Excerpt to read
This specific case may be a simple fix, just put 'BLOB' through your isText check like 'VARBINARY' and 'BINARY'.

database-js/src/index.ts

Lines 408 to 414 in 0152910

case 'BLOB':
case 'BIT':
case 'GEOMETRY':
return uint8Array(value)
case 'BINARY':
case 'VARBINARY':
return isText(field) ? value : uint8Array(value)

Thanks again!

That does appear true. I thought BLOB was reserved for exclusively binary only data to not even be attempted to be interpreted as text, but I guess I was wrong. This seems reasonable to me to trust the flags as authority. This whole chunk should probably be redone a bit in light of all this.

What's interesting is that the BLOB also contains a charset. I definitely thought they explicitly did not. I wonder if this is potentially a deviation of what Vitess does. In any case, I think it's fair to just look at the flags.

Records provided
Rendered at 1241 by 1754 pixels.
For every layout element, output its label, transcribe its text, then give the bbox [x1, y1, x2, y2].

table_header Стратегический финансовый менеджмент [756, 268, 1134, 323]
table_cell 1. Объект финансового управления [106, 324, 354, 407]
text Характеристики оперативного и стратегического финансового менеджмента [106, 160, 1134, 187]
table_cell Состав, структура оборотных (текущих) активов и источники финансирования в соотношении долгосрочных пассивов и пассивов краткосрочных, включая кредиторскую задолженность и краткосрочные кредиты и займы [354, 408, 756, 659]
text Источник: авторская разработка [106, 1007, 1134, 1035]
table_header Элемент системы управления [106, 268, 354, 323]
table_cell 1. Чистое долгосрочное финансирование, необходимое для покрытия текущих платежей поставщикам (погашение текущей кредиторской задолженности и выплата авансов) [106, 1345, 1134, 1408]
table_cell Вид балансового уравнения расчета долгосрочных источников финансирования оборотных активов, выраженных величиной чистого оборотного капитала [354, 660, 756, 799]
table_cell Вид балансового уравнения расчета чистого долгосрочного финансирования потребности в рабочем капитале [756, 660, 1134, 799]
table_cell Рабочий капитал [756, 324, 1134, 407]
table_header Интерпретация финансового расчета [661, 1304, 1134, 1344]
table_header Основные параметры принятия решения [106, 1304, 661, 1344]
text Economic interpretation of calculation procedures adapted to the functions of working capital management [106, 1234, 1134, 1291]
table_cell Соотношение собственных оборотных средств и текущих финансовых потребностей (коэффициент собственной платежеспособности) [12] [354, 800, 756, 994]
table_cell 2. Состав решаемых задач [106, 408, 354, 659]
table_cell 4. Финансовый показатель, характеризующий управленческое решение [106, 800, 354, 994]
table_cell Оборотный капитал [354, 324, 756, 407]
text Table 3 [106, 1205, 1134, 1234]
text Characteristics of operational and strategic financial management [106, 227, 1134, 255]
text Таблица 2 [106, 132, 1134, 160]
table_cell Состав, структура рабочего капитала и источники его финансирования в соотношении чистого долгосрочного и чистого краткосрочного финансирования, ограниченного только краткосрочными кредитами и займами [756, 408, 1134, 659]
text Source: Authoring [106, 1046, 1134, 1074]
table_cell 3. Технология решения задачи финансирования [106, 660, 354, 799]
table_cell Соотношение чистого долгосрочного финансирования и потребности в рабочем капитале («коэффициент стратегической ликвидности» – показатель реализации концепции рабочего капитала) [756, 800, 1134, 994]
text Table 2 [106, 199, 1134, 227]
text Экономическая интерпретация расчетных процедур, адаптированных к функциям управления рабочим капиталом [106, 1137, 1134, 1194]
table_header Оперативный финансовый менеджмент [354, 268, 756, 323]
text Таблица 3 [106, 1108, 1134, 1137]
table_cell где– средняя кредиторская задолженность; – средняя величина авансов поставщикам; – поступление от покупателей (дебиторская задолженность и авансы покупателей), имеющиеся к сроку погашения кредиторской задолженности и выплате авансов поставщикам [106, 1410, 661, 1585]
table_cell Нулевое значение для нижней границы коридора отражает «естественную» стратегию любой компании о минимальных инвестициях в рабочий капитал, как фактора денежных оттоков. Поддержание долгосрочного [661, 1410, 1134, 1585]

Goal
Extend the thread about treating BLOB fields as text in database-js by writing the next reply after its last sentence.

Exercise output
My "theory" is that the library doesn't really need to convert to an array. It's real simple to convert a buffer (say read from a file) to an encoded string, rather than passing the buffer. There may be downsides, but I think it's reasonable.

Working example repo using 1.14 of this lib and base64 encoding:

https://github.com/cdcarson/pscale-text-encode-reproduction/blob/main/src/case-1.ts

What's interesting is that the BLOB also contains a charset.

SHOW CHARACTER SET LIKE 'binary'

I think this is the default 'binary' pseudo character set. I don't think you can set it on a column.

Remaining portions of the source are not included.